BEGIN GIVEN PASSAGE

Software Development and Operation Policies

Introduction

The Cabinet Office (CO) Development and Operations Strategy promotes development and operation best practice for digital services or platforms within the Cabinet Office.

We cover the following elements in the development and operations chain:

Coding: code development and review, source code management tools, code merging.
Building: continuous integration tools, build status.
Testing: continuous testing tools that provide quick and timely feedback on business risks.
Packaging: artefact repository, application pre-deployment staging.
Releasing: change management, release approvals, release automation.
Configuring: infrastructure configuration and management, infrastructure as code tools.
Monitoring: applications performance monitoring, end-user experience.
Security measures: security measures and Tools incorporated in the Devops cycle

You should use the CO Development and Operations Strategies if you intend to build and operate a digital service or platform, in-house or outsourced. Following the CO Development and Operations Strategies will help you introduce or update technology so that it:

aligns with CO technical strategies
is sustainable
is less dependent on single third-party suppliers
is resilient and scalable for future use

Reference Frameworks

The CO Development and Operations Strategies is in alignment with these frameworks:

We also recommend the toolings in this Strategy, which are in alignment with the toolings used in the CO. This is to ensure a capability match when the services change ownership.

Standards

1. Incorporate security measures

We should embrace secured by design policy. You should automate the process of security updates and alerts to the delivery of the security patches as appropriate. You should by default.

You should have security measures and monitoring for the application and infrastructure, including,

use a Web Application Firewall
Automate the monitoring of third party software dependencies
use vulnerability scanning
Automate access control tracking and corresponding alerting
set up access and security related configuration change monitoring when appropriate
apply principle of least privilege
perform threat modelling to anticipate security issues
take extra precautions in storing credentials
manage third party software dependencies

The security design and monitoring should be included in your architecture design, to be approved by the Technical Design Authority.

Please contact CO Cyber Security cyber.security@digital.cabinet-office.gov.uk regarding the central toolings, Cabinet Office policy and provision of security services.

2. Use test-driven development and automate tests

You should use test-driven development for all application and infrastructure code. You should write the corresponding test scripts when a new feature is introduced.

You should use automated tests to compare the actual outcomes with the predicted outcomes of your service. You should include

unit tests to test individual functionality. You should ensure there is enough test coverage throughout the codebase using a code coverage tool.

END GIVEN PASSAGE
BEGIN RECORDED DATA

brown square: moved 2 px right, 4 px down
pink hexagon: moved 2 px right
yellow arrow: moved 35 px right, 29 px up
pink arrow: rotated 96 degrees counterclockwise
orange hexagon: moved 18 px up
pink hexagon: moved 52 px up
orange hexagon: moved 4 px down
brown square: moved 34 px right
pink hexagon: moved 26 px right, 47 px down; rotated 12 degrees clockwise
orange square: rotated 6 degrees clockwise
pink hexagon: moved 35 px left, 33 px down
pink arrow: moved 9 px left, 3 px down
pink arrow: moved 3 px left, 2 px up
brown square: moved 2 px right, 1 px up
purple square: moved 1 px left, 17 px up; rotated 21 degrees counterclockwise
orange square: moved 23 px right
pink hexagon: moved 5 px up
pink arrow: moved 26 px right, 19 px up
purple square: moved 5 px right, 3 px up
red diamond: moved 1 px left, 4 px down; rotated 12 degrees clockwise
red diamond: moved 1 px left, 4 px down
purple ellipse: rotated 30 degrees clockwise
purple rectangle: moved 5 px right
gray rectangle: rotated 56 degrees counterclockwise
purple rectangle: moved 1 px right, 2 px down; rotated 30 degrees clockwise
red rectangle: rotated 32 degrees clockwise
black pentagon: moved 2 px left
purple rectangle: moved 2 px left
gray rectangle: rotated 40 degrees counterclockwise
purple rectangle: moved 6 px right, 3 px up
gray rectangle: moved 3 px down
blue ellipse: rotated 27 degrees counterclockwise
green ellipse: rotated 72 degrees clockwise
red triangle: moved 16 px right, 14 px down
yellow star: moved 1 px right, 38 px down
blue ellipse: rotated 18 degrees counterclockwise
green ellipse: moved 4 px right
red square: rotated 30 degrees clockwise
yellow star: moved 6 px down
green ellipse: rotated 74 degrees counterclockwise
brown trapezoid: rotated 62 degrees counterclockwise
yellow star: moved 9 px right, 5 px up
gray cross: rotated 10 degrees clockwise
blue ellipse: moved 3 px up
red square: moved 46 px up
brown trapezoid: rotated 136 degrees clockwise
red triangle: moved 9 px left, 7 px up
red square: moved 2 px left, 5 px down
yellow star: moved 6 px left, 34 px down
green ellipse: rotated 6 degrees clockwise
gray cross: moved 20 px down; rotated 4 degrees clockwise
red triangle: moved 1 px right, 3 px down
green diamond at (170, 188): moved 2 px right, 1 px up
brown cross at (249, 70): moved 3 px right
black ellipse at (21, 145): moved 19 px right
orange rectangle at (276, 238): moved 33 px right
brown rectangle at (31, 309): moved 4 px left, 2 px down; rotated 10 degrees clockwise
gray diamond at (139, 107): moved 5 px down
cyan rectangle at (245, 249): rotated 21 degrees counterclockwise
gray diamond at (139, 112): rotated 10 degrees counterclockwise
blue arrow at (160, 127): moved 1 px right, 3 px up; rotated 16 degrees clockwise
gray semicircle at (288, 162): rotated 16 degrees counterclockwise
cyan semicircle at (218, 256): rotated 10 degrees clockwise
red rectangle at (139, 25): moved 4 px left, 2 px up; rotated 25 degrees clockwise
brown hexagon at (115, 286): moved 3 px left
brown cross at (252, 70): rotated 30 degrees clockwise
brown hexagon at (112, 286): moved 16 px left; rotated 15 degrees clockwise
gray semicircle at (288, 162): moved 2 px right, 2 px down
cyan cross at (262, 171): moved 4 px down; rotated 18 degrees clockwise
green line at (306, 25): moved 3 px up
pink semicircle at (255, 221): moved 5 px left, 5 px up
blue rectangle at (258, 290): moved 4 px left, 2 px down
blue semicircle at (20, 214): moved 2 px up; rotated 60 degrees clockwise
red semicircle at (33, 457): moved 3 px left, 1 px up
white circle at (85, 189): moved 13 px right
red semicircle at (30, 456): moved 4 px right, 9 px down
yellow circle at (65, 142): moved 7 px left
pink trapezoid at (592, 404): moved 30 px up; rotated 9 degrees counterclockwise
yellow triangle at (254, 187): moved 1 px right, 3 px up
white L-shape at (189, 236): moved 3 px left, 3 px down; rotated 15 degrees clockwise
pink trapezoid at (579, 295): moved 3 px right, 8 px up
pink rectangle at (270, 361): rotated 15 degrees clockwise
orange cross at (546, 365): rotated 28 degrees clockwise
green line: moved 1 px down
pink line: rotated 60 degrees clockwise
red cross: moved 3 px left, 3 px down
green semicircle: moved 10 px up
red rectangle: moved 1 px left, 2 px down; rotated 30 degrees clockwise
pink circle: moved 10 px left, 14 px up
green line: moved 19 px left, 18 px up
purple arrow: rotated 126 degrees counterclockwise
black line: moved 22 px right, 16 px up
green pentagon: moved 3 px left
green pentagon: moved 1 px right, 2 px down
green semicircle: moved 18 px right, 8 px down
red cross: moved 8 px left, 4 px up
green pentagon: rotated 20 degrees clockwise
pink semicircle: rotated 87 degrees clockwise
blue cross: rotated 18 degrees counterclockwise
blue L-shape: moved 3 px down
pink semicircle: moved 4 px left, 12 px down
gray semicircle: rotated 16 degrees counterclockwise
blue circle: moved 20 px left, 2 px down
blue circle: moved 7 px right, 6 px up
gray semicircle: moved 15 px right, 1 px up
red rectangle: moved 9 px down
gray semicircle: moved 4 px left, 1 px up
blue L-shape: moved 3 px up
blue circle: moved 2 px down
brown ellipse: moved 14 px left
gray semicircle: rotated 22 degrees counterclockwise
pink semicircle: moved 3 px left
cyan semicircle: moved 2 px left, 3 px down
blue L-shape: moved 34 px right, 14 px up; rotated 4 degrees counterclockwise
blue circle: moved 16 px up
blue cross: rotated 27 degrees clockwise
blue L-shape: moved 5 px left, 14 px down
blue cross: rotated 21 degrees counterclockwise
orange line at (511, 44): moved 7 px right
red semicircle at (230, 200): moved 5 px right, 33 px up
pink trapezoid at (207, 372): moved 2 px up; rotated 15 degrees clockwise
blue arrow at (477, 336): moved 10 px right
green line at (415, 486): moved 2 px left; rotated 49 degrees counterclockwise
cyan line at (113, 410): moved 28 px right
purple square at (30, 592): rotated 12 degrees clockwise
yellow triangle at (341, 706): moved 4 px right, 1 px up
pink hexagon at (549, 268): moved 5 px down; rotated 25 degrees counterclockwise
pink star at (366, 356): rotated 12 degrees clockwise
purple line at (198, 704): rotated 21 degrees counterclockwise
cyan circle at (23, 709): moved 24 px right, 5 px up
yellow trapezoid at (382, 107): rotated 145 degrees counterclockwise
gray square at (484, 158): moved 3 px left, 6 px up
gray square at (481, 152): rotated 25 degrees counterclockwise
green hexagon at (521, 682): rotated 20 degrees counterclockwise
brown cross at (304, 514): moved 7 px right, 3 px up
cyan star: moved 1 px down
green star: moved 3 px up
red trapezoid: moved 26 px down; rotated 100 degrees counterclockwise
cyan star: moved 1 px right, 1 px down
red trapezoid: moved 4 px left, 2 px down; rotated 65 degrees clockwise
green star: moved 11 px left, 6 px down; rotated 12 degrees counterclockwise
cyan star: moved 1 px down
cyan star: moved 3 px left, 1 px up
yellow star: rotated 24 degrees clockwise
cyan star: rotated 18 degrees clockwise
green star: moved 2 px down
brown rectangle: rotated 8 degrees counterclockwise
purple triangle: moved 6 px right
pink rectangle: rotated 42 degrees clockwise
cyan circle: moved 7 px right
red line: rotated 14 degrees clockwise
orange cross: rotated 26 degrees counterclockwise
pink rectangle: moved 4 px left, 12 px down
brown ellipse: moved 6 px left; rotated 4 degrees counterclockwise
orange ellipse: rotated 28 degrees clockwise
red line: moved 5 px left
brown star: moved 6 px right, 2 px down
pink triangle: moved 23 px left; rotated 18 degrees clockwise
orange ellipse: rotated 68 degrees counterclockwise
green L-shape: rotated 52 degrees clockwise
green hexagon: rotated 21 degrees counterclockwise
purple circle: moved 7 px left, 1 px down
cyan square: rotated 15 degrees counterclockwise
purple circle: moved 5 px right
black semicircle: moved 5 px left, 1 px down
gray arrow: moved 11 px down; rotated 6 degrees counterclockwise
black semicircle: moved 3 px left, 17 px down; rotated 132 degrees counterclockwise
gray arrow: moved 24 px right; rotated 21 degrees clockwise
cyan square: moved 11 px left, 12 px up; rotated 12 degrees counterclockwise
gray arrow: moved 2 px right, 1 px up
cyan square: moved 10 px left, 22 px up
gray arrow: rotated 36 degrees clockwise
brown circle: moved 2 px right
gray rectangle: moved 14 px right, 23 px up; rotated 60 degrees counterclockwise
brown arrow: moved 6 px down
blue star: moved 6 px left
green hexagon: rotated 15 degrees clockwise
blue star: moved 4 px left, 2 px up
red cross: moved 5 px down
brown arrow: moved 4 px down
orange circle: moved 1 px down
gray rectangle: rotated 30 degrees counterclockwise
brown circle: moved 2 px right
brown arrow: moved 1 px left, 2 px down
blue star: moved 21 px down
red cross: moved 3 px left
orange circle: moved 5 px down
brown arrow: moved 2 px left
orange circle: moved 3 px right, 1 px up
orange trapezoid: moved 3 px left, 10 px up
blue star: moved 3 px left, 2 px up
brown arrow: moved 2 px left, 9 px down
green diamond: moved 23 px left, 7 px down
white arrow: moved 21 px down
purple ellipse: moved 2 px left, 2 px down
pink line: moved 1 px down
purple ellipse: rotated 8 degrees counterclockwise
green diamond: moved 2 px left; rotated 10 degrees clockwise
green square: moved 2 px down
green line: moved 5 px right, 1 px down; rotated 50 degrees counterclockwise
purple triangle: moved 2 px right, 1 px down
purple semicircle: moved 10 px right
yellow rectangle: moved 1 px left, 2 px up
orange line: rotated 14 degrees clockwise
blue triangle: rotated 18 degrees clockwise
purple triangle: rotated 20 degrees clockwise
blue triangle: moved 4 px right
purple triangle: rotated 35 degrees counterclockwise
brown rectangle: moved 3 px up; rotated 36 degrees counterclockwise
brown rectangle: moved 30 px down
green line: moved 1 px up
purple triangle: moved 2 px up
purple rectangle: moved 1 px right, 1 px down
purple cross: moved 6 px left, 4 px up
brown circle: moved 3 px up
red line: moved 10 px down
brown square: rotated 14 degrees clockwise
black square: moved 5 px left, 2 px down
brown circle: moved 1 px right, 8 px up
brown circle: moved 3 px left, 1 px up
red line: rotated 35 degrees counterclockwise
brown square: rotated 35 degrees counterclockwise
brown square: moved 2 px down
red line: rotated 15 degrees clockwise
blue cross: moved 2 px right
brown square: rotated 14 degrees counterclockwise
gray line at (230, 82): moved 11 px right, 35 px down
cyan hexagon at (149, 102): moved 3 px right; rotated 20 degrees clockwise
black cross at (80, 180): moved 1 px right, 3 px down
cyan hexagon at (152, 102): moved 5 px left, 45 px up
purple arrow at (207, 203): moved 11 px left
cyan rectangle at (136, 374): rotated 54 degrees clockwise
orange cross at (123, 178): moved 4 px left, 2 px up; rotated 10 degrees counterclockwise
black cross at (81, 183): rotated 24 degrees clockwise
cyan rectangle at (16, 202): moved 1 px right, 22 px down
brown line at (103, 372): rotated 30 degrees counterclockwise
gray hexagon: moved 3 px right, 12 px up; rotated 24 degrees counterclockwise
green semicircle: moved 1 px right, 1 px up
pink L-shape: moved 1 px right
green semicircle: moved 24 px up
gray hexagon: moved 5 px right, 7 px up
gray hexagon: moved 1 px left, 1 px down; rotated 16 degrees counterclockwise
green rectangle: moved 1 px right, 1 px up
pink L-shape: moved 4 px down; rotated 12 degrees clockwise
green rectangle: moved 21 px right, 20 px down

END RECORDED DATA

(TASK OBJECTIVE)
Can you extend the Cabinet Office development and operations policy page past its last sentence? This data comes from a different source than the page above it.

(WRITTEN RESPONSE)
integration tests to test the integration between microservices, and between your codes and external components
functional tests to test a particular function of your service end-to-end
performance and stress tests to test the limit and behaviour of your service under normal and stressed conditions
Smoke tests

You should integrate the tests in your integration and deployment pipelines, and use appropriate environments to run the tests.

You can also consider other specialised test tools and concepts, including linting, front end performance, vulnerability scanning and model based testing to further assure the quality of your software.

The test strategy shall be included in your architecture design, to be approved by the Technical Design Authority.

3. Use Cabinet Office Github for repository management

You should ask for a Cabinet Office managed Github repository as your code repository (github-requests@cabinetoffice.gov.uk). This is to ensure visibility, searchability and reusability of your code.

You should consider making your code open from the start as recommended in the service manual.

You can reference the guidelines on how to store source code.

Deviation from the use of CO Github and open source strategy needs to be approved by the Technical Design Authority

4. Use continuous code integration, and continuous deployment when appropriate

We should use continuous integration to support the testing and deployment of software development.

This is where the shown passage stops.